Wednesday, April 5, 2017

Are American (Non-Rich) Incomes Really Stagnant?

It’s a fact that no one seems to question: incomes of Americans who are not rich have stagnated. The time frame is flexible: 20 years, 40 years, whatever.

Except that you may have noticed that there’s a lot of flexibility in how we measure prices and calculate real values.

There’s new research on this:

The finding of zero growth in American real wages since the 1970s is driven in part by the choice of the CPI-U as the price deflator …

Intermediate students know that the CPI is calculated using the Laspeyres method. This results in substitution bias that makes inflation appear higher than it is and the resulting real values appear lower than they are.

An additional twist here is the U in CPI-U. This is the most popular measure of CPI, but it applies best to urban consumers in only the largest urban areas. If you apply it elsewhere, you are adding a second source of upward bias to inflation.

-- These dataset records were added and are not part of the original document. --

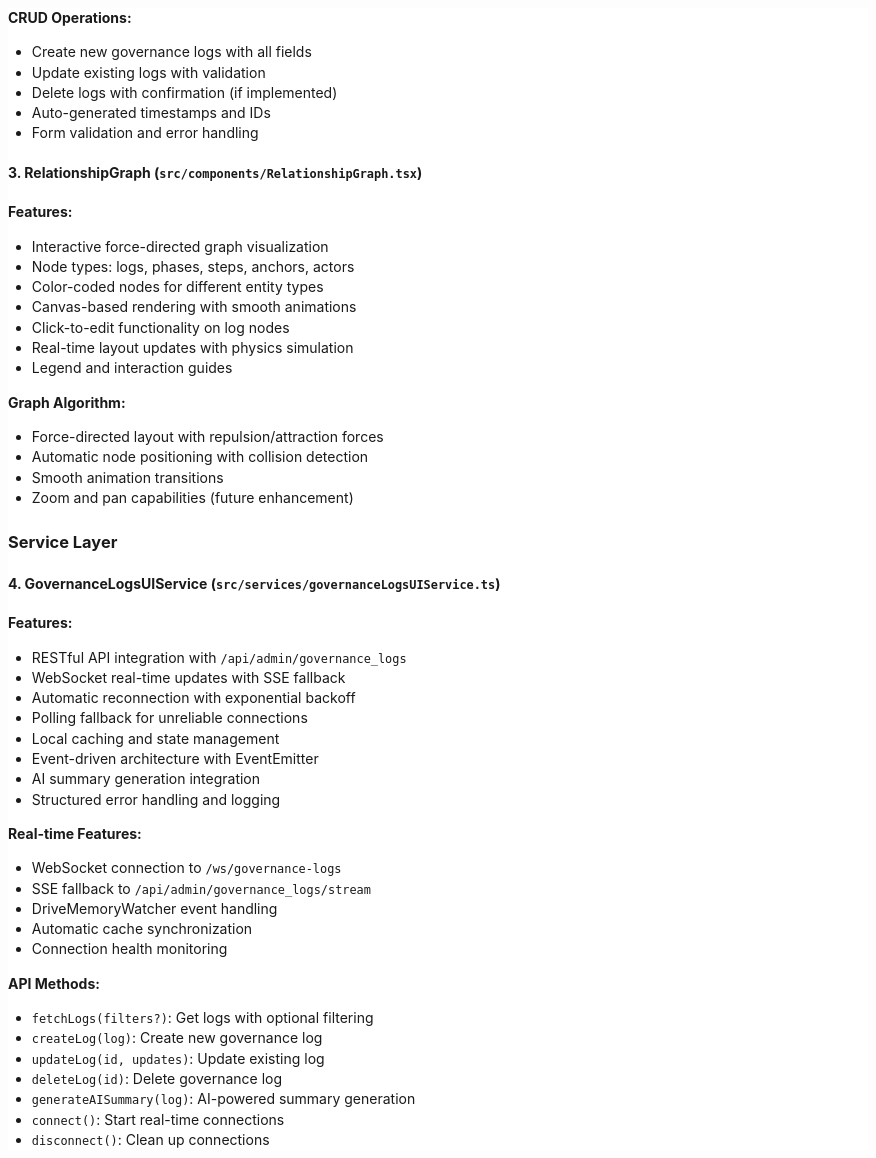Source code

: **CRUD Operations:**
- Create new governance logs with all fields
- Update existing logs with validation
- Delete logs with confirmation (if implemented)
- Auto-generated timestamps and IDs
- Form validation and error handling

#### 3. RelationshipGraph (`src/components/RelationshipGraph.tsx`)
**Features:**
- Interactive force-directed graph visualization
- Node types: logs, phases, steps, anchors, actors
- Color-coded nodes for different entity types
- Canvas-based rendering with smooth animations
- Click-to-edit functionality on log nodes
- Real-time layout updates with physics simulation
- Legend and interaction guides

**Graph Algorithm:**
- Force-directed layout with repulsion/attraction forces
- Automatic node positioning with collision detection
- Smooth animation transitions
- Zoom and pan capabilities (future enhancement)

### Service Layer

#### 4. GovernanceLogsUIService (`src/services/governanceLogsUIService.ts`)
**Features:**
- RESTful API integration with `/api/admin/governance_logs`
- WebSocket real-time updates with SSE fallback
- Automatic reconnection with exponential backoff
- Polling fallback for unreliable connections
- Local caching and state management
- Event-driven architecture with EventEmitter
- AI summary generation integration
- Structured error handling and logging

**Real-time Features:**
- WebSocket connection to `/ws/governance-logs`
- SSE fallback to `/api/admin/governance_logs/stream`
- DriveMemoryWatcher event handling
- Automatic cache synchronization
- Connection health monitoring

**API Methods:**
- `fetchLogs(filters?)`: Get logs with optional filtering
- `createLog(log)`: Create new governance log
- `updateLog(id, updates)`: Update existing log
- `deleteLog(id)`: Delete governance log
- `generateAISummary(log)`: AI-powered summary generation
- `connect()`: Start real-time connections
- `disconnect()`: Clean up connections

It’s sort of like asserting that “Gee … apartments are getting more expensive in San Francisco, that must really hurt the people living in Beaver.”. Not so.

This is just not that hard to figure out when there’s readily observable evidence like this just laying around:

The number of cars per household with below median income has doubled since 1980 …

Here’s the conclusion:

Meaningful growth in consumption for below median income families has occurred even in a prolonged period of increasing income inequality, increasing consumption inequality and a decreasing share of national income accruing to labor.

Do note that those are the big three explanations given on the campaign trail by Clinton, Sanders (and Trump) last year: income ienquality, consumption inequality, and decreasing labor share.